48 Since then, the only occasion of which I am aware when the distinction between criminal contempt and civil contempt has been mentioned in the High Court is in X & Ors v Australian Prudential Regulation Authority & Anor [2007] HCA 4; (2007) 232 ALR 421 at [51], 432-433 where Gleeson CJ, Gummow, Hayne, Callinan, Heydon and Crennan JJ said only that it was "inappropriate here to consider any further" that distinction.
49 While both Mudginberri and Witham are judgments in which majorities in the High Court have expressed dissatisfaction with the justification for the distinction between civil and criminal contempts, that is not the same as them deciding that all the contempts that would traditionally be classified as civil are, in reality, criminal contempts. Quite the contrary - both in Mudginberri and in Witham the joint judgments, in the passages I have quoted at paras [37] and [41] above, have stated what the distinction is between the two types of contempt.
50 Section 101(5) and (6) were introduced into the Supreme Court Act 1970 by the Courts Legislation Amendment Act 1996. In those sub-sections the legislature utilised the distinction between civil and criminal contempt as the basis for a rule about when an appeal could lie from an acquittal on a charge of contempt. It appears to be contemplated by those sub-sections that there can be an appeal against an acquittal, on a charge of contempt, where the charge in question is a charge of a civil contempt. Section 101(5) and (6) were introduced well after the decisions in Mudginberri and Witham were delivered. Those legislative provisions need to be applied in a way that recognises the distinction between civil and criminal contempts, even though there is good reason to believe that distinction is an unsatisfactory one.
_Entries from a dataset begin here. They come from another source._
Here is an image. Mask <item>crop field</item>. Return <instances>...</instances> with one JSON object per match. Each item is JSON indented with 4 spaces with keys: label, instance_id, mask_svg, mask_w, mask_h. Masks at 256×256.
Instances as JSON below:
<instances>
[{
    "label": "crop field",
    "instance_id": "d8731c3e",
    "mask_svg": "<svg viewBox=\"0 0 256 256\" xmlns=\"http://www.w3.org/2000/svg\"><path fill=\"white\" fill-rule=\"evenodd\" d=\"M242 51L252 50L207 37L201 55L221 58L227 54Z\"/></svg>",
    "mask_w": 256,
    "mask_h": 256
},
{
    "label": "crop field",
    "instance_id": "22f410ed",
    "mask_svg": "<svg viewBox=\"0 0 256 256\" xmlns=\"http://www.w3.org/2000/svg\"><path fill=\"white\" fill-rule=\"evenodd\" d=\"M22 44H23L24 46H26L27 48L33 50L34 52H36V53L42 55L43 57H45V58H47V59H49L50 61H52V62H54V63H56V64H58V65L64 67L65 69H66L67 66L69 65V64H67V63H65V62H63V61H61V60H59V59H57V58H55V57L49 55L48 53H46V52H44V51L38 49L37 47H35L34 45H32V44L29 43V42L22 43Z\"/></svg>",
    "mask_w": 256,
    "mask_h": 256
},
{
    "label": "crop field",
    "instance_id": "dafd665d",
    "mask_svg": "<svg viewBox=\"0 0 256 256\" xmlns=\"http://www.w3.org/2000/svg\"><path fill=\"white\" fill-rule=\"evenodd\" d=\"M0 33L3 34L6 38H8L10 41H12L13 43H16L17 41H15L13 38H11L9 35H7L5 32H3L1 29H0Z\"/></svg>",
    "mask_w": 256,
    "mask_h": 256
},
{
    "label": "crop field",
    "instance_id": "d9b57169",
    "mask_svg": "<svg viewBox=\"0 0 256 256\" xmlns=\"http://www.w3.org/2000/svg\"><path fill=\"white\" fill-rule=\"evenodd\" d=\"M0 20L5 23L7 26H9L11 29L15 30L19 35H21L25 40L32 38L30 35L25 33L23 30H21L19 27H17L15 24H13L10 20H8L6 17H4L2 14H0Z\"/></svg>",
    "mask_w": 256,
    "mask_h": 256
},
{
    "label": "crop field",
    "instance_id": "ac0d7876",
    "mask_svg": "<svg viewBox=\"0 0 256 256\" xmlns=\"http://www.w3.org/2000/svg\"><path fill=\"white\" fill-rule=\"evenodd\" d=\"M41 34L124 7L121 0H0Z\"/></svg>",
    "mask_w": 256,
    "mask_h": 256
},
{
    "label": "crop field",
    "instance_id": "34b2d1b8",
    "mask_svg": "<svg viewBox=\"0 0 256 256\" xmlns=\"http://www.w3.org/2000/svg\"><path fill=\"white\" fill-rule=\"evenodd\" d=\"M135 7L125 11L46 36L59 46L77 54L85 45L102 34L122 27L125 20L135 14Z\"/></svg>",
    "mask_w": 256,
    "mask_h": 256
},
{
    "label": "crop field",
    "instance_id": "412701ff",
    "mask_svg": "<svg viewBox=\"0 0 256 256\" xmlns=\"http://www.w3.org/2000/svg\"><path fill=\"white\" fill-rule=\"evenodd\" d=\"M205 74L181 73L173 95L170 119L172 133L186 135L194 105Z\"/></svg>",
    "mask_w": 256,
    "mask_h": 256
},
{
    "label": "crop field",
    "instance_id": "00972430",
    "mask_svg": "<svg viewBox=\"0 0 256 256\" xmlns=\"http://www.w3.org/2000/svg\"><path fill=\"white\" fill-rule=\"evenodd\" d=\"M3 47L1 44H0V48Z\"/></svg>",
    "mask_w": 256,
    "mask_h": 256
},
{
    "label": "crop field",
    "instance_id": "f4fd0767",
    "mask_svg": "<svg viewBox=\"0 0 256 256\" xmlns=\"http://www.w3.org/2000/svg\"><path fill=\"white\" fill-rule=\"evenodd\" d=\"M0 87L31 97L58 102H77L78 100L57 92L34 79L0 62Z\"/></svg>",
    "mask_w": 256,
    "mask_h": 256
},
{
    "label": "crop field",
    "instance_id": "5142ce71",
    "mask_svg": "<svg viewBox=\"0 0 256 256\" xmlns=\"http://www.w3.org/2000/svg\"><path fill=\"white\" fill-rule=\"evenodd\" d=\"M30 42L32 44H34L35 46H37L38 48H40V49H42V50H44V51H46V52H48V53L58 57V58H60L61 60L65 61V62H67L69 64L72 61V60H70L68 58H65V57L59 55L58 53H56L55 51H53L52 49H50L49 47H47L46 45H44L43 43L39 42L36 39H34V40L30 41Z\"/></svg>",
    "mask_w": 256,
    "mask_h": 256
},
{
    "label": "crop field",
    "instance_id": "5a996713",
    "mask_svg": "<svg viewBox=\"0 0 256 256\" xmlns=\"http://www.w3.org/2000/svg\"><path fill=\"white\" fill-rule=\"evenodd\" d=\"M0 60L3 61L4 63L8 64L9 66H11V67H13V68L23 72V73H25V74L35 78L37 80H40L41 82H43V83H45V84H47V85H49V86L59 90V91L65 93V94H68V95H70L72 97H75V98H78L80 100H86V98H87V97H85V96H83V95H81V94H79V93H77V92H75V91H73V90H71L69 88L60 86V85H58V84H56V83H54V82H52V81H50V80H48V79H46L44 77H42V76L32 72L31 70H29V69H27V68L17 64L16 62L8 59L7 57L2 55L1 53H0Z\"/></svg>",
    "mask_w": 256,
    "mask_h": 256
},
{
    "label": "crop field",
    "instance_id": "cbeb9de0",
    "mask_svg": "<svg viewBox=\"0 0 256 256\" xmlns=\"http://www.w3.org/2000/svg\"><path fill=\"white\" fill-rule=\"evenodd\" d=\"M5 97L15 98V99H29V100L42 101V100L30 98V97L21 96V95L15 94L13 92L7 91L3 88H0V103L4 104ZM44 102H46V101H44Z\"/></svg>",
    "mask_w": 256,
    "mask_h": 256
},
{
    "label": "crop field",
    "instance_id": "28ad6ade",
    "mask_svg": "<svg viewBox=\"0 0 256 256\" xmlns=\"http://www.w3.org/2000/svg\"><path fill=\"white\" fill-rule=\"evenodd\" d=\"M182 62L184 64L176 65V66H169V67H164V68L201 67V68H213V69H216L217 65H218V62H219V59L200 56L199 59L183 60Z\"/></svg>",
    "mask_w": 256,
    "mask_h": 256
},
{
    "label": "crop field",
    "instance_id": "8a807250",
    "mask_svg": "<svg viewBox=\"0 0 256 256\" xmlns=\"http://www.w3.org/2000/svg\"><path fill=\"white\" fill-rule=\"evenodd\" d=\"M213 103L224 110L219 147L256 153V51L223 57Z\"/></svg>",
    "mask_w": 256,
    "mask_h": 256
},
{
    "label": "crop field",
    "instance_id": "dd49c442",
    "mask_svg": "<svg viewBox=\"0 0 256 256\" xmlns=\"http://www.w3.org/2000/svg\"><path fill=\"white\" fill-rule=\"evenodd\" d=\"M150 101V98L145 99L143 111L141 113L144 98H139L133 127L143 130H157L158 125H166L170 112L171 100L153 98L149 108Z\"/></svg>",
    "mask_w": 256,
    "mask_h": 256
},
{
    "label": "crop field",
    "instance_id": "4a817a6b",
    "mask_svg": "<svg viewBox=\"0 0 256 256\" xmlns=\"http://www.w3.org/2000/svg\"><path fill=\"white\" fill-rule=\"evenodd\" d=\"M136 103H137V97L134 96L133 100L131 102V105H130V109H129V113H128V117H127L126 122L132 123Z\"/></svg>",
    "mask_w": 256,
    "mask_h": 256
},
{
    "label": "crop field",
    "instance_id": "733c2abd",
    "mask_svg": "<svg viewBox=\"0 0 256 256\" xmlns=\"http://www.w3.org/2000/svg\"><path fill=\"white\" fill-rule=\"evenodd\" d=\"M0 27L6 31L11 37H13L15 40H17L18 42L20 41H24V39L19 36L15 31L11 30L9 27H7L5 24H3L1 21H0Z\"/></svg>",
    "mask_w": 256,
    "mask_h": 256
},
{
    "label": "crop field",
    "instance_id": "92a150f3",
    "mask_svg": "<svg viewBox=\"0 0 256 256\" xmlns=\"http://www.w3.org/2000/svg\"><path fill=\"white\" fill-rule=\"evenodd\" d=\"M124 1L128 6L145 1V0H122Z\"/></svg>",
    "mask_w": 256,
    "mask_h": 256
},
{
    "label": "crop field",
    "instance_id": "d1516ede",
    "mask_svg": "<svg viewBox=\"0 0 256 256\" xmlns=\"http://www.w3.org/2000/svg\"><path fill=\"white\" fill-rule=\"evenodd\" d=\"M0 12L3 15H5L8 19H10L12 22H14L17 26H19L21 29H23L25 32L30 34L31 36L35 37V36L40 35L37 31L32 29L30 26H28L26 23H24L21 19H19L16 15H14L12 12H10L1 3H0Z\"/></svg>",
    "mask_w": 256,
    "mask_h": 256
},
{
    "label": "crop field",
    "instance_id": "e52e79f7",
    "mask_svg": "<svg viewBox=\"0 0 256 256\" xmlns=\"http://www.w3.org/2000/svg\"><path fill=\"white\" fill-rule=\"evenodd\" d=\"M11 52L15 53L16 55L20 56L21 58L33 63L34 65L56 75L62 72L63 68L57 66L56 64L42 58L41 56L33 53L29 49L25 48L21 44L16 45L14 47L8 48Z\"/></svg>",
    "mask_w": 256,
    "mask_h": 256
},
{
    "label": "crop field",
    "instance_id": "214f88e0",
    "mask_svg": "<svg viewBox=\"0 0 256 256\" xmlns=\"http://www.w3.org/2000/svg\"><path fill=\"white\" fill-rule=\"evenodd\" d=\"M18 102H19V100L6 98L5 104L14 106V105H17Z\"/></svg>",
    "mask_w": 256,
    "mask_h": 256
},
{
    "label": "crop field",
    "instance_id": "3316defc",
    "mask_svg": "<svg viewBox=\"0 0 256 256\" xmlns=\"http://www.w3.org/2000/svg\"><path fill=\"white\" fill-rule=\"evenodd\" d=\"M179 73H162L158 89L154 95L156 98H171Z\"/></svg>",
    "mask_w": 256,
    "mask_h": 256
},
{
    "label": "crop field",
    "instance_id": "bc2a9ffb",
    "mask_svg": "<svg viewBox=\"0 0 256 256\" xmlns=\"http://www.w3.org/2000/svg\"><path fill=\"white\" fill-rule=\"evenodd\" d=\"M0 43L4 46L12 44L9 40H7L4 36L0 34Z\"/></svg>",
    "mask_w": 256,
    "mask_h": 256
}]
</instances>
51 The Courts Legislation Amendment Act 1996 also introduced into the Supreme Court Act 1970 a new section 101A. That section empowers the Attorney-General, at any time after the conclusion of contempt proceedings in which an alleged contemnor is found not to have committed contempt, to submit to the Court of Appeal a question of law arising from, or in connection with, those proceedings. Section 101A(11) provides:
"This section applies to criminal contempt only, and does not apply to civil contempt.